At the start of the summer, the Southeast Asian country had planned to be able to immunize 50 million of its inhabitants with at least their first COVID-19 vaccine by the beginning of October. Yet while serving as the production hub for the AstraZeneca vaccine, Thailand has struggled to make progress in terms of rolling out its own vaccine. At this point, less than 23% of the country’s 72 million people are fully vaccinated, according to data from Johns Hopkins.
On July 1, the Thai resort island of Phuket began granting non-quarantine entry to fully vaccinated travelers from pre-approved countries (including the United States) in a sort of pilot tourism reactivation program. To allow the reopening, 70 percent of the local population had to have been fully immunized by the launch date.
On July 15, this so-called “sandbox” program was quietly extended to Koh Samui, where vaccinated foreign visitors must stay at an approved hotel on the island before being allowed to vacate their accommodation on the fourth day.
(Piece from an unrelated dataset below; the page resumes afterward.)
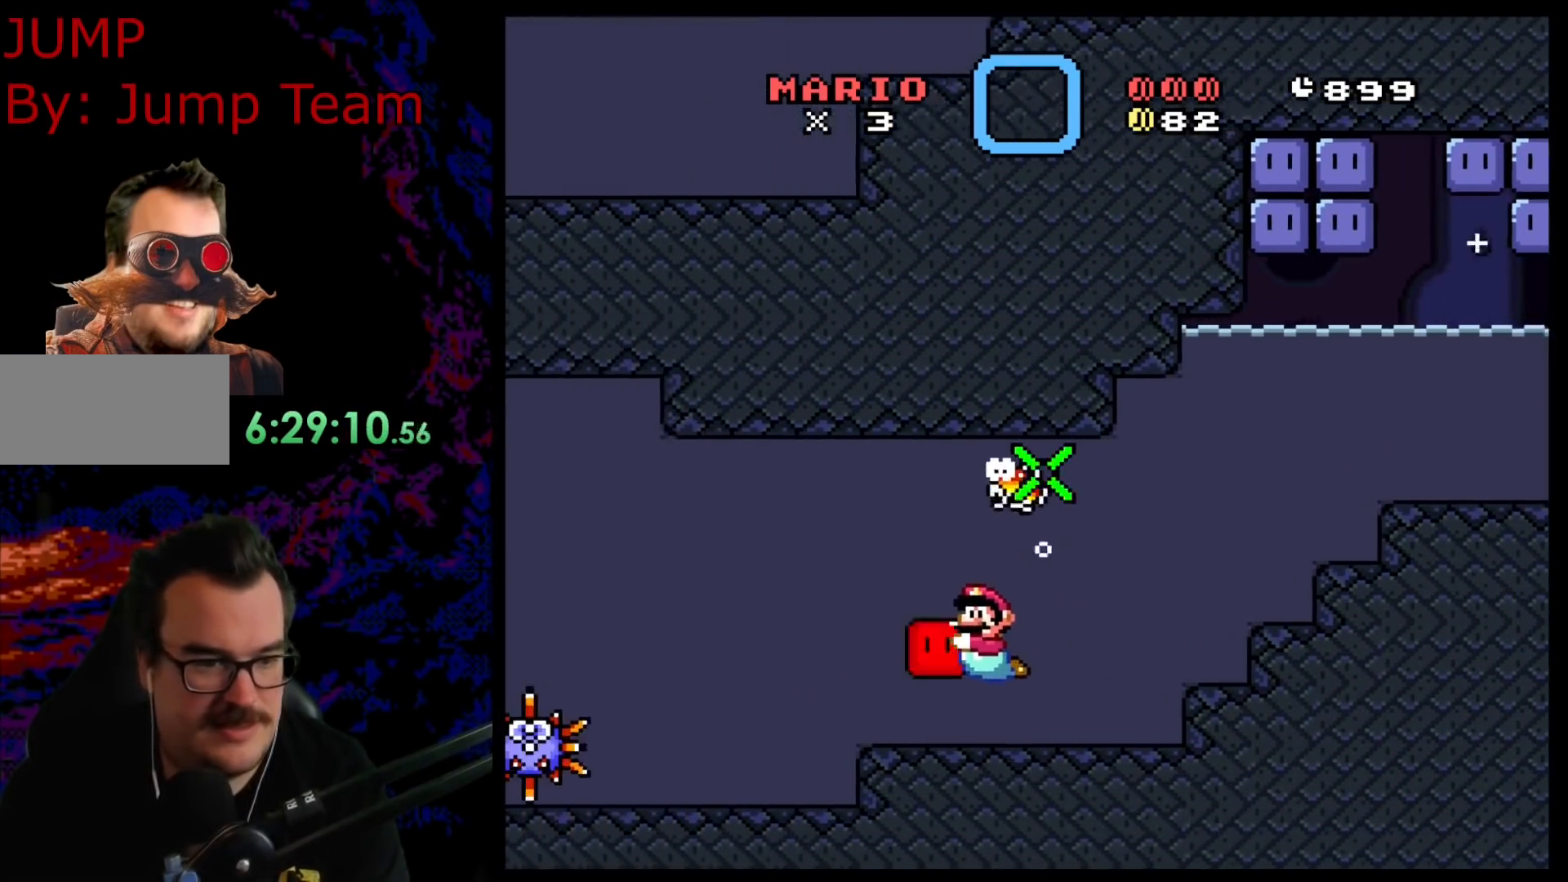
{"buttons": ["Y", "DPAD_UP"], "events": [[450, "DPAD_UP", "down"], [483, "DPAD_LEFT", "up"]]}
After their first week, tourists are also allowed to venture to the nearby islands of Koh Tao or Koh Phangan.
The aim is to replicate these strategic reopenings in other key locations to jumpstart Thailand’s crucial tourism sector towards overseas travel. In pre-pandemic 2019, Thailand saw more than a fifth of its gross domestic product supplied by the sector, with 40 million arrivals recorded that year. This year, it aims to attract just one million international visitors.